Making caesarean myomectomy safe and feasible: a 12 year single center experience
DOI:
https://doi.org/10.18203/2320-1770.ijrcog20210704Keywords:
APH, Cesarean myomectomy, Cesarean hysterectomy, Cesarean section, Fibroids and pregnancy, PPHAbstract
Background: To standardize our protocol of caesarean myomectomy to make it safe and feasible for all patients.
Methods: This prospective study was conducted in Aarogya Hospital and test tube baby Centre, Raipur from 1st January 2008 to 1st August 2020. Total 45 patients who had documented fibroid in index pregnancy and consented for the procedure were included. B- Lynch sutures were prophylactically applied in all cases to prevent PPH.
Results: Our maximum patients were between the age of 20-30 years (66.67%) and 75.56% were primigravida. 44.45% cases were of intramural fibroids and in 53.34% cases the size of myoma was >5 cm. Malpresentation was seen in 15.56% cases. 62.22% myomas were removed through single incision. 33.33% patients had uneventful second CS with us with excellent scar healing in 93.33% cases. 20% cases had secondary infertility and are advised further evaluation to find cause of infertility.

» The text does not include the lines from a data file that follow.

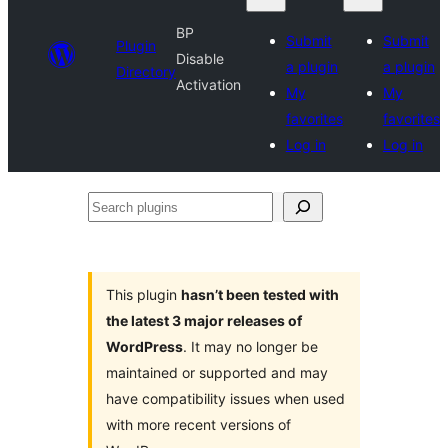
BP
Submit
Submit
Plugin
Disable
a plugin
a plugin
Directory
Activation
My
My
favorites
favorites
Log in
Log in
Search
plugins
This plugin
hasn’t been tested with
the latest 3 major releases of
WordPress
. It may no longer be
maintained or supported and may
have compatibility issues when used
with more recent versions of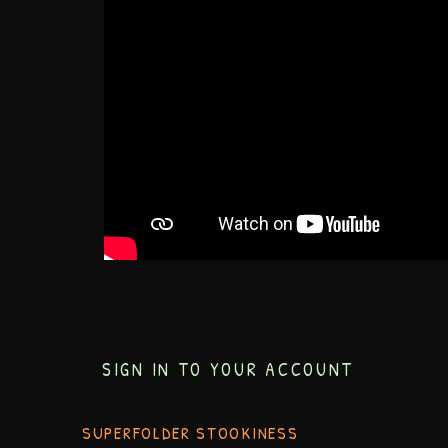
SIGN IN TO YOUR ACCOUNT
SUPERFOLDER STOOKINESS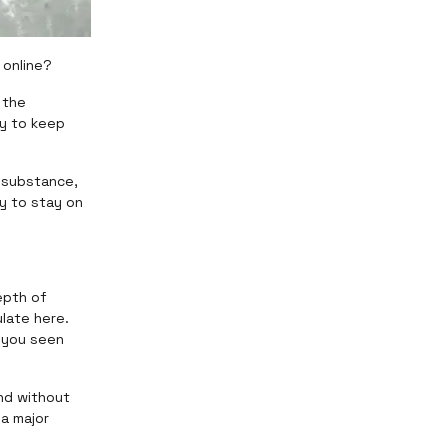
 online?
 the
y to keep
h substance,
y to stay on
epth of
late here.
e you seen
nd without
 a major
.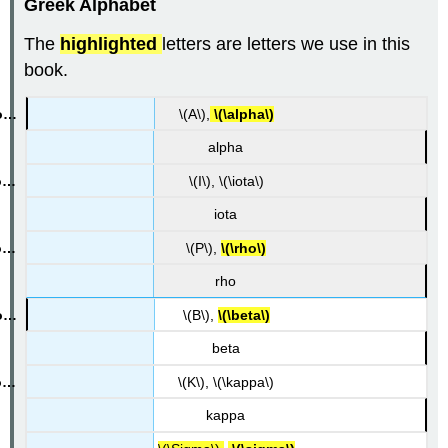
Greek Alphabet
The
highlighted
letters are letters we use in this
book.
\(A\),
\(\alpha\)
alpha
\(I\), \(\iota\)
iota
\(P\),
\(\rho\)
rho
\(B\),
\(\beta\)
beta
\(K\), \(\kappa\)
kappa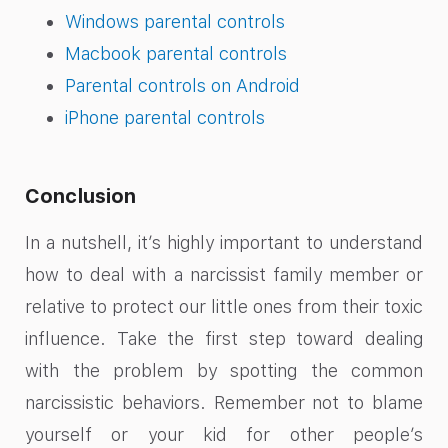
Windows parental controls
Macbook parental controls
Parental controls on Android
iPhone parental controls
Conclusion
In a nutshell, it’s highly important to understand
how to deal with a narcissist family member or
relative to protect our little ones from their toxic
influence. Take the first step toward dealing
with the problem by spotting the common
narcissistic behaviors. Remember not to blame
yourself or your kid for other people’s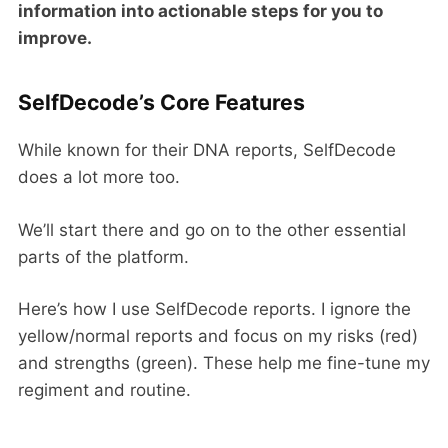
information into actionable steps for you to
improve.
SelfDecode’s Core Features
While known for their DNA reports, SelfDecode
does a lot more too.
We’ll start there and go on to the other essential
parts of the platform.
Here’s how I use SelfDecode reports. I ignore the
yellow/normal reports and focus on my risks (red)
and strengths (green). These help me fine-tune my
regiment and routine.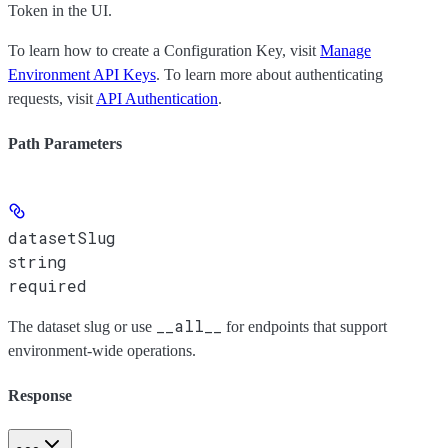
Token
in the UI.
To learn how to create a Configuration Key, visit
Manage
Environment API Keys
. To learn more about authenticating
requests, visit
API Authentication
.
Path Parameters
datasetSlug
string
required
__all__
The dataset slug or use
for endpoints that support
environment-wide operations.
Response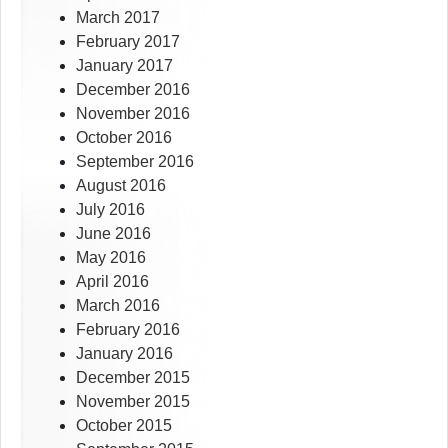
March 2017
February 2017
January 2017
December 2016
November 2016
October 2016
September 2016
August 2016
July 2016
June 2016
May 2016
April 2016
March 2016
February 2016
January 2016
December 2015
November 2015
October 2015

Conclusions: The decision to proceed with elective myomectomy at time of CS should be approached with proper pre-operative evaluation of the patient, thorough counseling for hysterectomy if required, expert team, arrangement of blood and adequate correction of medical factors like anemia, hypertension, and diabetes mellitus. Prophylactic application of B -Lynch sutures in all the cases made a dramatic improvement in tone of uterus which we observed intra operatively.